____ The records
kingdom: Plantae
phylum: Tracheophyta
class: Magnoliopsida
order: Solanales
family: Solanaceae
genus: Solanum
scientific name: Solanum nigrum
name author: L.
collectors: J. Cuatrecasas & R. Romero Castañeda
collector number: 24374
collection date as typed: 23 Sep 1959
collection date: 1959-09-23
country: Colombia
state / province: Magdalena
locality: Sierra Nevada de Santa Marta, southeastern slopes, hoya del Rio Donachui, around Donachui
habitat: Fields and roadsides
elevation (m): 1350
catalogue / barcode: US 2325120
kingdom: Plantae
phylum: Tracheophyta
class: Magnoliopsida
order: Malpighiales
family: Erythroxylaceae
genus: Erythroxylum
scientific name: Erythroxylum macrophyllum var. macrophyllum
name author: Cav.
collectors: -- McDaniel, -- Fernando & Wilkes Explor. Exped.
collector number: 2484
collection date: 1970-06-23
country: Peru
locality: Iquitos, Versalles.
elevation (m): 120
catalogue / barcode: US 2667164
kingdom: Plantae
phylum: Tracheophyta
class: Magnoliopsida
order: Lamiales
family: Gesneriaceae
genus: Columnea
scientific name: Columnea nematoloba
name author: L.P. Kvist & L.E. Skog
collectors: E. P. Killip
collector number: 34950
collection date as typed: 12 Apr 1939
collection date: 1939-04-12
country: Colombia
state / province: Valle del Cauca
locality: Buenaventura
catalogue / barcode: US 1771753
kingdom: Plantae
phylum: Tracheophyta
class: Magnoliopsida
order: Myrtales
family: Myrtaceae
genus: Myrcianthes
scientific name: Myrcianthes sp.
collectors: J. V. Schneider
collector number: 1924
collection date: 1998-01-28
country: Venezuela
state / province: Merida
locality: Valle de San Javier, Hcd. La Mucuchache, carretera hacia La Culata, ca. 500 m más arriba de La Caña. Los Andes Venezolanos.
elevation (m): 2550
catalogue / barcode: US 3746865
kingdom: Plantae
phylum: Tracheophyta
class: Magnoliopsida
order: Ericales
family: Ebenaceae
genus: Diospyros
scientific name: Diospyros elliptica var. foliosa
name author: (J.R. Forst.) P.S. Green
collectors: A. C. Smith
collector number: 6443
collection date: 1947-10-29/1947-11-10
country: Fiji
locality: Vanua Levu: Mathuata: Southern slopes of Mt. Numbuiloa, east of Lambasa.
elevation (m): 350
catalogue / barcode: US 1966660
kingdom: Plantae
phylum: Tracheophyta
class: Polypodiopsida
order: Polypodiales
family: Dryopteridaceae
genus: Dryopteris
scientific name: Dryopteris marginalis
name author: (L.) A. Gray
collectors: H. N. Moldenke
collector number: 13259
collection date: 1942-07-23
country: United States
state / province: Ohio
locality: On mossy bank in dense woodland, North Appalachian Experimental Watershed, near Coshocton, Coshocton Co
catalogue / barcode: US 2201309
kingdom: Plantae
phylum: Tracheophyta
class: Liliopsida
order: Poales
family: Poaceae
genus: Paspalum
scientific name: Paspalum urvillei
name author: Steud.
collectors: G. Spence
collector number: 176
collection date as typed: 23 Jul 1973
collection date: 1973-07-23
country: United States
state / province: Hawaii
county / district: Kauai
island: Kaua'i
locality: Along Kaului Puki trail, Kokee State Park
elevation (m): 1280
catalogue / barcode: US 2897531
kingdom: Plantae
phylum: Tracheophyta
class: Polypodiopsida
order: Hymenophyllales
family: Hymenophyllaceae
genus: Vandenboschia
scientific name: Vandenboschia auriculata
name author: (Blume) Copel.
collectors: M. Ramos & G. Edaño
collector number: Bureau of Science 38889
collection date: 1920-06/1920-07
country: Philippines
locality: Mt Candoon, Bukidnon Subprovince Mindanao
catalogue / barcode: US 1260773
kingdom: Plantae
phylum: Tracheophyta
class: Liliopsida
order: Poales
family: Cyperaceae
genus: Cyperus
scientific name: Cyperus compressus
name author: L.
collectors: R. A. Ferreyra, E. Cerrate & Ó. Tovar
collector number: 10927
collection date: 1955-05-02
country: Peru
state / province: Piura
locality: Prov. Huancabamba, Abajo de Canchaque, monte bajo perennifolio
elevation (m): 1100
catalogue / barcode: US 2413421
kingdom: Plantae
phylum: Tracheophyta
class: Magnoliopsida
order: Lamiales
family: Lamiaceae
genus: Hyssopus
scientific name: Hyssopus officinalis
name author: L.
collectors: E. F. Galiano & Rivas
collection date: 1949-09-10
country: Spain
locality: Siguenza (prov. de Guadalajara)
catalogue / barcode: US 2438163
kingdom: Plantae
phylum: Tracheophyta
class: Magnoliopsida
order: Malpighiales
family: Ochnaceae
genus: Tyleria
________
* Goal
Give back every line of the entries above unchanged, character for character.

* Result of the exercise
kingdom: Plantae
phylum: Tracheophyta
class: Magnoliopsida
order: Solanales
family: Solanaceae
genus: Solanum
scientific name: Solanum nigrum
name author: L.
collectors: J. Cuatrecasas & R. Romero Castañeda
collector number: 24374
collection date as typed: 23 Sep 1959
collection date: 1959-09-23
country: Colombia
state / province: Magdalena
locality: Sierra Nevada de Santa Marta, southeastern slopes, hoya del Rio Donachui, around Donachui
habitat: Fields and roadsides
elevation (m): 1350
catalogue / barcode: US 2325120
kingdom: Plantae
phylum: Tracheophyta
class: Magnoliopsida
order: Malpighiales
family: Erythroxylaceae
genus: Erythroxylum
scientific name: Erythroxylum macrophyllum var. macrophyllum
name author: Cav.
collectors: -- McDaniel, -- Fernando & Wilkes Explor. Exped.
collector number: 2484
collection date: 1970-06-23
country: Peru
locality: Iquitos, Versalles.
elevation (m): 120
catalogue / barcode: US 2667164
kingdom: Plantae
phylum: Tracheophyta
class: Magnoliopsida
order: Lamiales
family: Gesneriaceae
genus: Columnea
scientific name: Columnea nematoloba
name author: L.P. Kvist & L.E. Skog
collectors: E. P. Killip
collector number: 34950
collection date as typed: 12 Apr 1939
collection date: 1939-04-12
country: Colombia
state / province: Valle del Cauca
locality: Buenaventura
catalogue / barcode: US 1771753
kingdom: Plantae
phylum: Tracheophyta
class: Magnoliopsida
order: Myrtales
family: Myrtaceae
genus: Myrcianthes
scientific name: Myrcianthes sp.
collectors: J. V. Schneider
collector number: 1924
collection date: 1998-01-28
country: Venezuela
state / province: Merida
locality: Valle de San Javier, Hcd. La Mucuchache, carretera hacia La Culata, ca. 500 m más arriba de La Caña. Los Andes Venezolanos.
elevation (m): 2550
catalogue / barcode: US 3746865
kingdom: Plantae
phylum: Tracheophyta
class: Magnoliopsida
order: Ericales
family: Ebenaceae
genus: Diospyros
scientific name: Diospyros elliptica var. foliosa
name author: (J.R. Forst.) P.S. Green
collectors: A. C. Smith
collector number: 6443
collection date: 1947-10-29/1947-11-10
country: Fiji
locality: Vanua Levu: Mathuata: Southern slopes of Mt. Numbuiloa, east of Lambasa.
elevation (m): 350
catalogue / barcode: US 1966660
kingdom: Plantae
phylum: Tracheophyta
class: Polypodiopsida
order: Polypodiales
family: Dryopteridaceae
genus: Dryopteris
scientific name: Dryopteris marginalis
name author: (L.) A. Gray
collectors: H. N. Moldenke
collector number: 13259
collection date: 1942-07-23
country: United States
state / province: Ohio
locality: On mossy bank in dense woodland, North Appalachian Experimental Watershed, near Coshocton, Coshocton Co
catalogue / barcode: US 2201309
kingdom: Plantae
phylum: Tracheophyta
class: Liliopsida
order: Poales
family: Poaceae
genus: Paspalum
scientific name: Paspalum urvillei
name author: Steud.
collectors: G. Spence
collector number: 176
collection date as typed: 23 Jul 1973
collection date: 1973-07-23
country: United States
state / province: Hawaii
county / district: Kauai
island: Kaua'i
locality: Along Kaului Puki trail, Kokee State Park
elevation (m): 1280
catalogue / barcode: US 2897531
kingdom: Plantae
phylum: Tracheophyta
class: Polypodiopsida
order: Hymenophyllales
family: Hymenophyllaceae
genus: Vandenboschia
scientific name: Vandenboschia auriculata
name author: (Blume) Copel.
collectors: M. Ramos & G. Edaño
collector number: Bureau of Science 38889
collection date: 1920-06/1920-07
country: Philippines
locality: Mt Candoon, Bukidnon Subprovince Mindanao
catalogue / barcode: US 1260773
kingdom: Plantae
phylum: Tracheophyta
class: Liliopsida
order: Poales
family: Cyperaceae
genus: Cyperus
scientific name: Cyperus compressus
name author: L.
collectors: R. A. Ferreyra, E. Cerrate & Ó. Tovar
collector number: 10927
collection date: 1955-05-02
country: Peru
state / province: Piura
locality: Prov. Huancabamba, Abajo de Canchaque, monte bajo perennifolio
elevation (m): 1100
catalogue / barcode: US 2413421
kingdom: Plantae
phylum: Tracheophyta
class: Magnoliopsida
order: Lamiales
family: Lamiaceae
genus: Hyssopus
scientific name: Hyssopus officinalis
name author: L.
collectors: E. F. Galiano & Rivas
collection date: 1949-09-10
country: Spain
locality: Siguenza (prov. de Guadalajara)
catalogue / barcode: US 2438163
kingdom: Plantae
phylum: Tracheophyta
class: Magnoliopsida
order: Malpighiales
family: Ochnaceae
genus: Tyleria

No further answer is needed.